Today’s students are less active than ever before. A recent study in Preventive Medicine showed that American 19 year-olds are as inactive as the average 60 year-old. This can lead to a wide variety of health problems such as obesity, cardiovascular disease, diabetes and more. Regular physical activity and exercise is the best way to avoid these issues across the lifespan.  But inactivity isn’t the only problem.

Too much screen time can also have a detrimental effect on the overall physical health of our children. Today's children are spending more and more time in front of a screen, much of it in the name of learning. Between cell phones, tablets, computers and television, it’s no wonder that myopia (nearsightedness) is gaining attention all across the world.
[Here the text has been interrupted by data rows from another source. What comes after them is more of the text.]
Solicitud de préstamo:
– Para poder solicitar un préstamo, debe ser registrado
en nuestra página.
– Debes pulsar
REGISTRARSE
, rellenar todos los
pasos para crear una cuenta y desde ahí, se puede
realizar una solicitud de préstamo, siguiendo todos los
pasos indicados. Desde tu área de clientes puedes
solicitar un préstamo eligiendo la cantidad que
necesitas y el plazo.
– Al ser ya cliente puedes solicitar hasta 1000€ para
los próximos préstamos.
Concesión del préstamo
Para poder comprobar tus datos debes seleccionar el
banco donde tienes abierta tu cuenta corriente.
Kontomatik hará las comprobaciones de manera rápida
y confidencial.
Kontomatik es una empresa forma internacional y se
In 2010, just over 28 percent of the world's population was affected by nearsightedness. Current trends indicate that this will rise to nearly 50 percent by 2050. According to All About Vision, computer vision syndrome is a real problem. Kids under age 8 now spend more than two hours a day viewing digital devices. Kids 8-10 years old are spending nearly six hours per day on screens awhile 11-14 year-olds jump to nearly nine hours per day. How much screen time is appropriate and safe for children?
 

  • Children under 2 years old = no screen time
  • Children 2-4 years old = one hour per day
  • Children 5 and older = two hours per day

As a result of both inactivity and excessive screen time, childhood obesity is on the rise leading to conditions like diabetes, poor self-esteem, lack of socialization skills, and mental health problems as well as other physical problems like myopia. Here are some ways to decrease screen time and increase physical activity to improve overall health and vision:

 
  • Find out how much screen time students get at school or daycare. In many cases, there are state laws that set daily limits.
  • Set limits on screen time at home.
  • Use the Media Use Plan and Calculator to calculate how much screen time is appropriate for each member of your family.
  • Designate a few screen-free days each week.
  • Encourage kids to play outside and take frequent breaks.
  • Set screen-free zones in the bedroom or at the dinner table.
  • Model behavior by limiting your own screen time.
  • Make physical activity part of your family’s regular schedule.
  • Challenge your family to participate in Screen-Free Week from April 29 - May 5.


Before you hand over that iPad, start that Netflix binge, or let your child play video games in their room, keep in mind that screen time is detrimental to whole child health. Setting healthy limits and getting regular physical activity improves whole health and vision for the whole family.